Macht der digitale Zwilling den physischen Prototyp überflüssig?

Bei VAF ist man sich sicher, dass Softwarestandards und Funktionen, die nicht von unmessbaren, physisch-realen Faktoren beeinflusst werden, bald vollständig am digitalen Zwilling der Prototypen getestet und auf die Anlage und Zellen der neuen Fertigungslinie übertragen werden. „Der physische Aufbau einer Musteranlage könnte damit in vielen Fällen obsolet werden“, so Dehlinger. Für SPN sind physische Prototypen derzeit noch ein notwendiges Mittel, um die Getriebeauslegung und -simulation zu verifizieren. „Aber in Zukunft werden die digitalen Werkzeuge und Simulationsmethoden deutlich besser und auch benutzerfreundlicher. Die Umsetzung von physischen Prototypen wird nicht immer nötig sein“, ist Hubel überzeugt.

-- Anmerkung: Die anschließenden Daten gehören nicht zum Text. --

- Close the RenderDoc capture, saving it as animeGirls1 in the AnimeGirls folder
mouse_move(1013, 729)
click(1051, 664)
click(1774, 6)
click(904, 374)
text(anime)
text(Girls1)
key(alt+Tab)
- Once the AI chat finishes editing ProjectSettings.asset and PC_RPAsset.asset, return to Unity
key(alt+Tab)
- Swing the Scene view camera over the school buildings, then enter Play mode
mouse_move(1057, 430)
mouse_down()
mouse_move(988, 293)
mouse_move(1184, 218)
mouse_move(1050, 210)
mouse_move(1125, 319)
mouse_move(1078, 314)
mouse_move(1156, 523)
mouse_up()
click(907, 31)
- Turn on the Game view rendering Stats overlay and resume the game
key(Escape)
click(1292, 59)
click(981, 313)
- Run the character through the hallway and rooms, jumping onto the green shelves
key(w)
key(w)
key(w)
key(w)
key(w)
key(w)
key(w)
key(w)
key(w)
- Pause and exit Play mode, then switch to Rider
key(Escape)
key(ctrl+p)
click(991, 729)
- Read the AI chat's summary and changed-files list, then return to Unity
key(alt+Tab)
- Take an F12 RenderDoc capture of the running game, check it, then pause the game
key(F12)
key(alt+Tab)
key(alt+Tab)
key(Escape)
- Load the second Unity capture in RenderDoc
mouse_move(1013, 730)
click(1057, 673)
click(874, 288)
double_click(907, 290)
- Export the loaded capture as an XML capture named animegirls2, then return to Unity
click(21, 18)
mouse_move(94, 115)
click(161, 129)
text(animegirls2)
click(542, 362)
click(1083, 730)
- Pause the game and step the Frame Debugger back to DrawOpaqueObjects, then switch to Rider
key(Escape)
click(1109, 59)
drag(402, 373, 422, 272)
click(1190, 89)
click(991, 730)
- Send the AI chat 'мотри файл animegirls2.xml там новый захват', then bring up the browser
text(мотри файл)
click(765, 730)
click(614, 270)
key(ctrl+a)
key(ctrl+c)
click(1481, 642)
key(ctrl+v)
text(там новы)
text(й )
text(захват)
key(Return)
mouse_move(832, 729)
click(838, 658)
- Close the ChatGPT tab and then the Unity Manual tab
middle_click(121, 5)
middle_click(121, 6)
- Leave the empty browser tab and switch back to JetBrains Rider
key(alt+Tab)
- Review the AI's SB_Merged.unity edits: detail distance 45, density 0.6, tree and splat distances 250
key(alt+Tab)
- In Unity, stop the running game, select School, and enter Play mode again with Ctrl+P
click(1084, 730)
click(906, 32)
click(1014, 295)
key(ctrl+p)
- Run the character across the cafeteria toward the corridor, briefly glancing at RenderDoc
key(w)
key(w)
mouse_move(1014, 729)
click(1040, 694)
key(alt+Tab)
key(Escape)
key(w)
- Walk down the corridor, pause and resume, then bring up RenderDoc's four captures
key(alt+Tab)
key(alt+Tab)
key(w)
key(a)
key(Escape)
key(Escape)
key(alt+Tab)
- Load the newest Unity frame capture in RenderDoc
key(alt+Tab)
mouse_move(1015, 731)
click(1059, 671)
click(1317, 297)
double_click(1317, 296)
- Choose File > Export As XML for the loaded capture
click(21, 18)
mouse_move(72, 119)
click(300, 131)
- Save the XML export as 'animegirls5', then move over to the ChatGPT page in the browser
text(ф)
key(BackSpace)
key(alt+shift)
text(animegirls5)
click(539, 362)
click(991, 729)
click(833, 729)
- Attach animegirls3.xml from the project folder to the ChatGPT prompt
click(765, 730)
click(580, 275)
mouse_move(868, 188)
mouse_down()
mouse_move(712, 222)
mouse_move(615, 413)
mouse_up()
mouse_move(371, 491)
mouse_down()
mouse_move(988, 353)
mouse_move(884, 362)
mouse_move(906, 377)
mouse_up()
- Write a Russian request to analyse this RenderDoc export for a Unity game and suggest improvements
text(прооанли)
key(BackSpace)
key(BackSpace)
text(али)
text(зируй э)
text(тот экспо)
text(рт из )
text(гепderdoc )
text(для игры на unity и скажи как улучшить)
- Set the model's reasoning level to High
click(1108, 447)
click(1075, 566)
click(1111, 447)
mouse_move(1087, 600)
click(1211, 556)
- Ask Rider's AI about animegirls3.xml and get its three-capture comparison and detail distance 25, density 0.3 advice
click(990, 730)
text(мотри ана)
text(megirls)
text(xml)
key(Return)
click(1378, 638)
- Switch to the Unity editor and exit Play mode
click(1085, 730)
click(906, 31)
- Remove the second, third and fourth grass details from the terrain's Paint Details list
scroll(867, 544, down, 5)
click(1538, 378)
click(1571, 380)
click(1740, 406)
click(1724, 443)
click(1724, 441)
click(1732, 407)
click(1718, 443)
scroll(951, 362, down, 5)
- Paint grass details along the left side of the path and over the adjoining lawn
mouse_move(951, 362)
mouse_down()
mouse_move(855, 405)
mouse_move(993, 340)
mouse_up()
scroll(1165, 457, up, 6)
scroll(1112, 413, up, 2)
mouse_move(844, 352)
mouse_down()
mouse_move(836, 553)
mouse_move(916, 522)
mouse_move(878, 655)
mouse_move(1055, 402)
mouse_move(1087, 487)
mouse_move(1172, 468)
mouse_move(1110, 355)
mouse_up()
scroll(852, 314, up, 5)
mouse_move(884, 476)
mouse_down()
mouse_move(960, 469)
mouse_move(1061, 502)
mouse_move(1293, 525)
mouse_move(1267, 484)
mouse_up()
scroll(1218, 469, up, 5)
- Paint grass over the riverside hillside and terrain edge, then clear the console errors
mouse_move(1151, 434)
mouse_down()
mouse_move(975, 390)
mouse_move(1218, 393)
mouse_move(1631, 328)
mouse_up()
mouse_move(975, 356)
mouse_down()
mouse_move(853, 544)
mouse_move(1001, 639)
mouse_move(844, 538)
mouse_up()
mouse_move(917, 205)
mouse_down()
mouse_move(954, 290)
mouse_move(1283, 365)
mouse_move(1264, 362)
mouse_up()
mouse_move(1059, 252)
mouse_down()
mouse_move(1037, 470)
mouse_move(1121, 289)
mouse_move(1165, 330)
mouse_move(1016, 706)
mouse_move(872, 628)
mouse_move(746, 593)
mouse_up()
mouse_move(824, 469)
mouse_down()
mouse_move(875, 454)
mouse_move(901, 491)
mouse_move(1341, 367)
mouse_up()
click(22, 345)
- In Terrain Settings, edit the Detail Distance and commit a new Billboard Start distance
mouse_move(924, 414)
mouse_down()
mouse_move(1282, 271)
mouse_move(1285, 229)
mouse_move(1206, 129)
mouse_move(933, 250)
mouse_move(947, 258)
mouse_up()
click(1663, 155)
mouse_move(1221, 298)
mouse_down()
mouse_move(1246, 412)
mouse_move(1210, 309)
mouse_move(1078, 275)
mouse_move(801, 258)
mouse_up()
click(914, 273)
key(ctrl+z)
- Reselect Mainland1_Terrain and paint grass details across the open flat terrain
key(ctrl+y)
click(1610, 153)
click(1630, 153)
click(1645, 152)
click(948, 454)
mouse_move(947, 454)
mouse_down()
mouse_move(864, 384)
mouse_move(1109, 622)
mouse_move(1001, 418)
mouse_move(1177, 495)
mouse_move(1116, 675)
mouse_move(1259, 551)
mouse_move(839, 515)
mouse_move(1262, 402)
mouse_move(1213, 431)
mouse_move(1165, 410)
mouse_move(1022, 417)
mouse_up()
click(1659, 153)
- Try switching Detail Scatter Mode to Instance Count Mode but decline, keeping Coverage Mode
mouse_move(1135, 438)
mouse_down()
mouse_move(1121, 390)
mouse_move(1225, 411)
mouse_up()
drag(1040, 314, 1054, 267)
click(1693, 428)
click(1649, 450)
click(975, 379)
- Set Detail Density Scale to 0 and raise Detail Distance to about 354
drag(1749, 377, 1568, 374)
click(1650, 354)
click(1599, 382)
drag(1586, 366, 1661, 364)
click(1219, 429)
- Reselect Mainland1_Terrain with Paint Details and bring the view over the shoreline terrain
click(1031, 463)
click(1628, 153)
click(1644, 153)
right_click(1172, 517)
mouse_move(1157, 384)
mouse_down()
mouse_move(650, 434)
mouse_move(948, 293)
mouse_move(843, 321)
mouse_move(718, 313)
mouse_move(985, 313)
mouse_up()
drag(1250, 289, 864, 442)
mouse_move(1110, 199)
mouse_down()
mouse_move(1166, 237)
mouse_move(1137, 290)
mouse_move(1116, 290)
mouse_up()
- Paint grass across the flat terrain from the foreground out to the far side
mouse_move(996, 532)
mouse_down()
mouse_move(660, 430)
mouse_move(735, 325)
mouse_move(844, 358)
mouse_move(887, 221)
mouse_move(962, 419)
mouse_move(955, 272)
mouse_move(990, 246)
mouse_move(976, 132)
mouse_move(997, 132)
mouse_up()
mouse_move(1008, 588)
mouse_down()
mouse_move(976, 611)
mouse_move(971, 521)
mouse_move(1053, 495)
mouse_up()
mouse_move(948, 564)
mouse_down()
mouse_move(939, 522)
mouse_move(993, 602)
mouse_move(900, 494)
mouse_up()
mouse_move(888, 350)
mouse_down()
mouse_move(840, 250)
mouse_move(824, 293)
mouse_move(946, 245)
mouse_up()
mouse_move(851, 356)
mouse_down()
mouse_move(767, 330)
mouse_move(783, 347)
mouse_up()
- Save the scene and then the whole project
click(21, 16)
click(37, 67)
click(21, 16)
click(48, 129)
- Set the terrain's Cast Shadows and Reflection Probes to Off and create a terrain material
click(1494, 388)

Quickparts, ein On-Demand-Hersteller von physischen Prototypen, sieht das ein bisschen anders. „An einem bestimmten Punkt in jedem Entwicklungsprozess ist ein reales Bauteil unerlässlich. Das ist auch die Überzeugung unserer Kunden“, sagt Ziad Abou, CEO von Quickparts. Als Gründe zählt er Fragen auf: Passt das Teil in die Maschine oder in das Fahrzeug? Wie sieht es aus, wie fasst es sich an? Werden alle physikalischen Funktionen erfüllt? „Natürlich lassen sich viele Fragen dieser Art durch eine Analyse der digitalen Daten beantworten – aber eben nicht alle“, so Abou.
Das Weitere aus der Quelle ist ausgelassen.